I review the list of dividend increases every week, as part of my monitoring process. This exercise is very helpful, as it allows me to view how the dividend is progressing relative the ten year average.
Dividend rates are set out by company’s boards of directors, after taking into consideration the outlook for the business environment, the needs of the business and the excess cashflow that is generated from it. I view the rate of dividend increases as a helpful tool that allows me to see the near term sentiment from the company’s top executives.
I focus my attention on companies with a ten year track record of annual increases, in order to weed out cyclical companies whose dividends are not as dependable. As dividend growth investors, we are after companies that will pay and grow dependable dividends even during recessions. As a result, this review excluded the dividend increases by financial companies such as Wells Fargo (WFC), J.P. Morgan (JPM) and Bank of America (BAC), since those companies broke their long records of annual dividend increases during the Global Financial Crisis of 2007 - 2009.
Over the past week, there were three notable companies that announced dividend hikes. The companies include:
Walgreens Boots Alliance, Inc. (WBA) operates as a pharmacy-led health and wellbeing company. It operates through three segments: Retail Pharmacy USA, Retail Pharmacy International, and Pharmaceutical Wholesale. The company raised its quarterly dividend by 10% to 44 cents/share. This marked the 43rd consecutive annual dividend increase for this dividend aristocrat. Over the past decade, this company managed to boost its dividend at a rate of 16.20%/year.

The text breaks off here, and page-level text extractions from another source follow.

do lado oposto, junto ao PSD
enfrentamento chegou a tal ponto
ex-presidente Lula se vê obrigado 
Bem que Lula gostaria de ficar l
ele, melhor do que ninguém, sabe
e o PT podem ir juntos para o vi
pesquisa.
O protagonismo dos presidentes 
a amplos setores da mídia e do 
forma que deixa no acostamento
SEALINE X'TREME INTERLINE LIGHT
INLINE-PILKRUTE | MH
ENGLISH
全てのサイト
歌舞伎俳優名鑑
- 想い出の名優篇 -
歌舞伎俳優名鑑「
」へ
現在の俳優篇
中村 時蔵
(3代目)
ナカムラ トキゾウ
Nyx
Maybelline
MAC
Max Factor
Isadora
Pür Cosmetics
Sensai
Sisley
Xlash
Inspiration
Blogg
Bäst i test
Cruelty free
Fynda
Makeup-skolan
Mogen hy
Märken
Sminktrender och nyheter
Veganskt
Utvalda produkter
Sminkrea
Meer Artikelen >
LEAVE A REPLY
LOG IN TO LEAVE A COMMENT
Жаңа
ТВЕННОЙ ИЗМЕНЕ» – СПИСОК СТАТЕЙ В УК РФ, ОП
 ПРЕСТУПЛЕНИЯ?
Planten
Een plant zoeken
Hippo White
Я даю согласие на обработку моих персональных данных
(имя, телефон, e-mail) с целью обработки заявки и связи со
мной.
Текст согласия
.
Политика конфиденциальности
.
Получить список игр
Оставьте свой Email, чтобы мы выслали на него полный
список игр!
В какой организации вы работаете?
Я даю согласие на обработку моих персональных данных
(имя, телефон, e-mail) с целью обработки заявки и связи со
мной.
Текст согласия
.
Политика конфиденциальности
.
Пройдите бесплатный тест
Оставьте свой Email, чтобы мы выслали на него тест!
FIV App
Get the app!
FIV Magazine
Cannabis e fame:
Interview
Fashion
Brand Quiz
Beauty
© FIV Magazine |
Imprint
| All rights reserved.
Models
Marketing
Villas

The company has managed to boost earnings by 6.40%/year over the past decade to $3.78/share in 2017. Walgreens is expected to earn $5.96/share in 2018. Right now ,the stock is attractively valued at 10 times forward earnings and yields an attractive 2.90%. Despite fears of Amazon disrupting the company’s business model, I think that it has more staying power than most sellers today estimate.
Hingham Institution for Savings (HIFS) provides various financial products and services to individuals and small businesses in the United States. The company raised its quarterly dividend by 2.90% to 35 cents/share. The bank has consistently increased its regular quarterly cash dividends over the last twenty years. In addition, it also pays a special dividend to shareholders every December. Over the past decade, this bank has managed to grow its distributions at an annual rate of 5%/year. At the same time, the company has managed to boost earnings per share by 18.70%/year during the same time period. Hingham Institution for Savings is one of my best performing investments in terms of total returns. I am not even sure why I picked it up eight years ago, but obviously I have not regretted this decision. I did consider trimming the position on multiple occasions for a company with higher yields or higher dividend growth, but luckily I didn’t do anything because those actions would have been expensive. This just goes to show you that despite the mediocre yield and dividend growth, the rate of earnings growth is ultimately what drives long-term value creation for long-term shareholders. This underfollowed and thinly traded stock sells for 16.80 times trailing earnings and yields 0.60%.
The Kroger Co. (KR) operates as a retailer in the United States. The company operates supermarkets, multi-department stores, jewelry stores, and convenience stores. Kroger raised its quarterly dividend by 12% to 14 cents/share. This marked the 13th consecutive annual dividend increase for this dividend achiever. Kroger has been able to reward shareholders with a 12.90% annual dividend increase over the past decade. At the same time, it managed to grow earnings per share by 9%/year to $2.09/share. The company is expected to earn $2.11/share in 2019. Right now the stock is fairly valued at 13.50 times forward earnings and yields 2%.